◆ EXERCISE DETAILS
An image-free, verbatim transcription of the records is the expected result.

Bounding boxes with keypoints

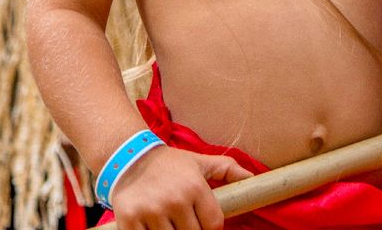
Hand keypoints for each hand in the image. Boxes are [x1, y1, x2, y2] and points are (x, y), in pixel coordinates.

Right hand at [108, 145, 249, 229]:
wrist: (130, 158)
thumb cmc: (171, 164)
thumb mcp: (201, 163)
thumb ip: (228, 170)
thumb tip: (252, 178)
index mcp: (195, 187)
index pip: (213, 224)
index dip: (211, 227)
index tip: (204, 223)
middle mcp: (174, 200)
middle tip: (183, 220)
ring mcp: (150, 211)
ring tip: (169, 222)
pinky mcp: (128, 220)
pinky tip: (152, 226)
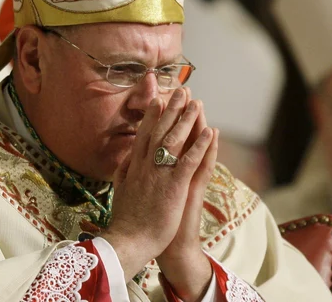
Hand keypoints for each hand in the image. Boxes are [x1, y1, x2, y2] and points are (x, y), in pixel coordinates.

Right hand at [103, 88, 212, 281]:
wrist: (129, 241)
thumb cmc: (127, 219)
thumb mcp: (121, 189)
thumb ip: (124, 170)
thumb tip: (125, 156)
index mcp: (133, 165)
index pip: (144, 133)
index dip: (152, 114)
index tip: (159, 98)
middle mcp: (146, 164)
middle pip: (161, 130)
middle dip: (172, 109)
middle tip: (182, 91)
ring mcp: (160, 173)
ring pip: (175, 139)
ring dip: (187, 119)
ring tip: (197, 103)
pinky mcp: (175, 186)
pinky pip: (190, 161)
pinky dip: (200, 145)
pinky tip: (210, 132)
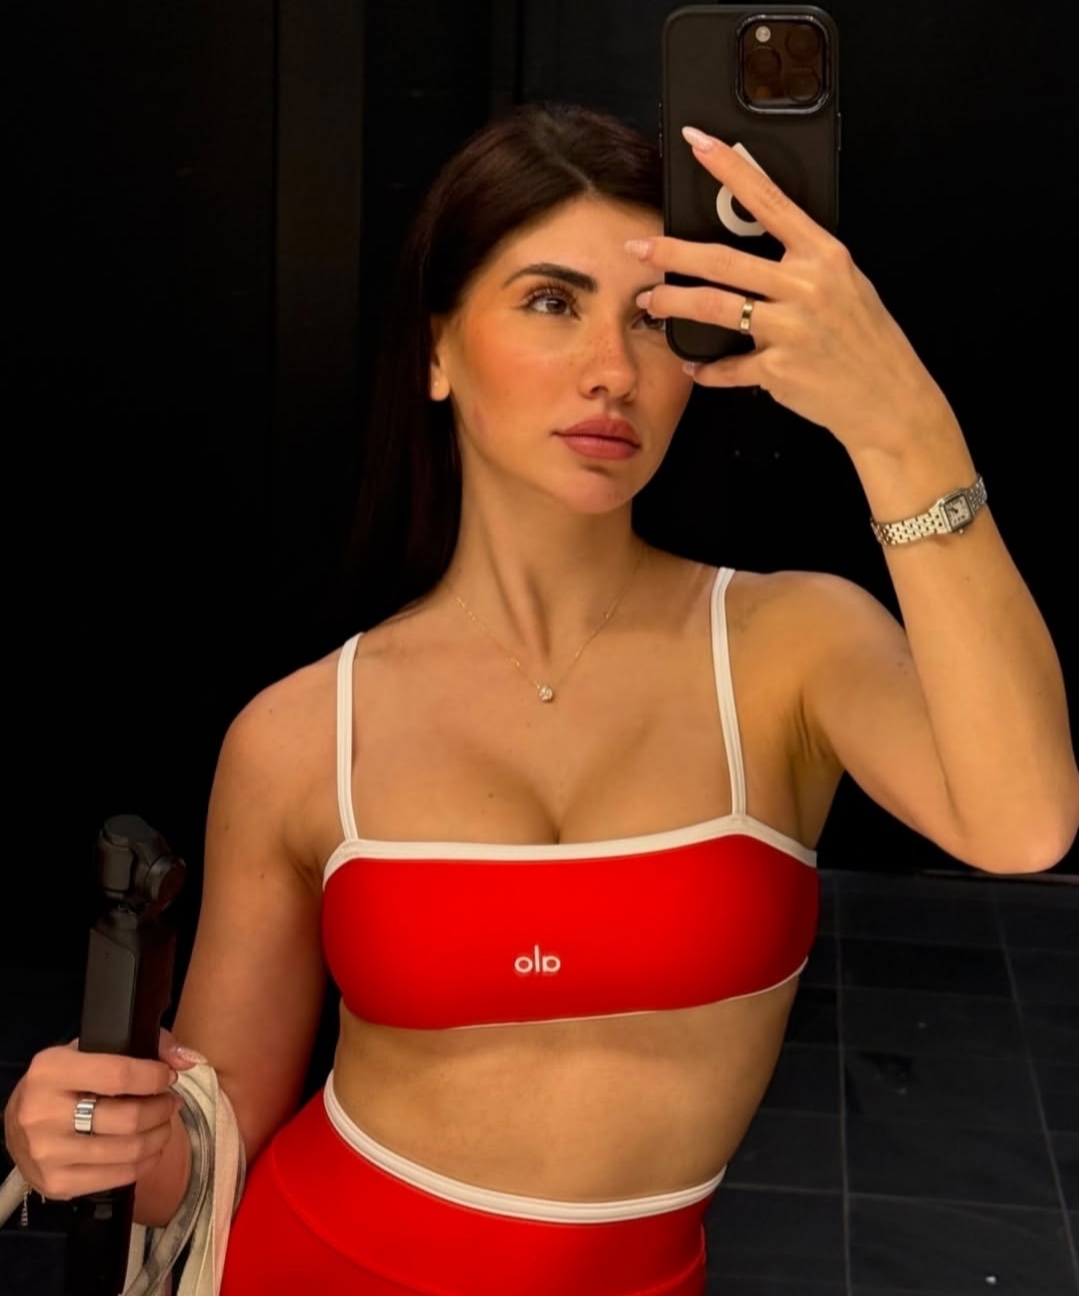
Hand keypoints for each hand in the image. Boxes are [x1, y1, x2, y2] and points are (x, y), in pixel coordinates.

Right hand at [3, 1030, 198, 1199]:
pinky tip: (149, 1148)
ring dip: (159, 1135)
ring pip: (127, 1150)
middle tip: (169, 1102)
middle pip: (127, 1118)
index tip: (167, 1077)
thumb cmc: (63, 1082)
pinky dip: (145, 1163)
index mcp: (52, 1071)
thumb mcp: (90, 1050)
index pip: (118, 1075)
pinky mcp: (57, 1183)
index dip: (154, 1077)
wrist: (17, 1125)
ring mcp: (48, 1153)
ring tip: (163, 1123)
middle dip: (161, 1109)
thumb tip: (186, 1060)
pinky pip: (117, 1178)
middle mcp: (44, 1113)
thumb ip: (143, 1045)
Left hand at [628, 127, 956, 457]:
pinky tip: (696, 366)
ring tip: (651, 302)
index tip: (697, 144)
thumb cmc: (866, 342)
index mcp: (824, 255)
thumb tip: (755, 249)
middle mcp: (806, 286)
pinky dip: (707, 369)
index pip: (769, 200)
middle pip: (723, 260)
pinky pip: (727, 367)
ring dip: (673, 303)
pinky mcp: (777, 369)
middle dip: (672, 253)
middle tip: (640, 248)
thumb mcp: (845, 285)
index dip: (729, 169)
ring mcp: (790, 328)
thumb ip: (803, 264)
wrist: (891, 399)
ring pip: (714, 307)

◆ RESULT OF THIS TASK
Hand keypoints for each hand in the image. Boxes are [x1, y1, x2, y2] and points are (x, y), in pixel coordinates.

Right hand at [108, 145, 249, 229]:
wrist: (130, 158)
thumb cmc: (171, 164)
thumb mcp: (201, 163)
thumb ip: (228, 170)
thumb tip: (252, 178)
index mcp: (195, 187)
index pip: (213, 224)
index dip: (211, 227)
index tip: (204, 223)
middle mcp: (174, 200)
middle tip: (183, 220)
ring mcp: (150, 211)
ring tip: (169, 222)
pinky mcp: (128, 220)
pinky tip: (152, 226)
Hand keypoints for each hand in the image. Boxes are [x1, y1, x2, y2] and points are (x, y), in pixel coordinates.

Right hand at [103, 88, 212, 281]:
wrist: (129, 241)
thumb cmc: (127, 219)
thumb mcp: (121, 189)
thumb ip: (124, 170)
thumb tip: (125, 156)
index mcp: (133, 165)
index pip: (144, 133)
index dip: (152, 114)
index tip: (159, 98)
middle mcp: (146, 164)
middle pip: (161, 130)
middle dip: (172, 109)
middle tip: (182, 91)
ring mcp: (160, 173)
ring pip: (175, 139)
ring dip: (187, 119)
ring tip: (197, 103)
pinky mcp: (175, 186)
pinky pip: (190, 161)
pinky dip: (200, 145)
pinky tip: (210, 132)
Hand keypoints for each hand in the image. Boxes are [x1, y1, x2, y2] and points are (x, y), in pixel coordinates.

Right hand at [3, 1030, 198, 1199]:
pinky tip: (149, 1148)
ring dip: (159, 1135)
ring pip: (127, 1150)
middle tip: (169, 1102)
middle pip: (127, 1118)
index tip: (167, 1077)
thumb cmc: (63, 1082)
pinky dip: (145, 1163)
index mcp: (52, 1071)
thumb mcp: (90, 1050)
index pip: (118, 1075)
pinky mcp: (57, 1183)
index dip: (154, 1077)
wrist: (17, 1125)
ring mcp: (48, 1153)
ring tip: (163, 1123)
middle dip: (161, 1109)
thumb tip: (186, 1060)
pinky pip: (117, 1178)
middle mcp: (44, 1113)
thumb ip: (143, 1045)
Left hand at [628, 127, 956, 457]:
pinky tip: (696, 366)
ring tip: (651, 302)
index tip: (697, 144)
thumb cmc: (866, 342)
index mcp: (824, 255)
thumb tip: (755, 249)
middle mcp: (806, 286)
pinky dip: (707, 369)
index pip: (769, 200)
middle pip: (723, 260)
pinky pip: (727, 367)
ring dip: (673, 303)
pinky mcp: (777, 369)
middle dip: (672, 253)
middle tip: (640, 248)
thumb mcp: (845, 285)
index dip: (729, 169)
ring mcp: (790, 328)
thumb ip: (803, 264)
wrist: (891, 399)
ring pip: (714, 307)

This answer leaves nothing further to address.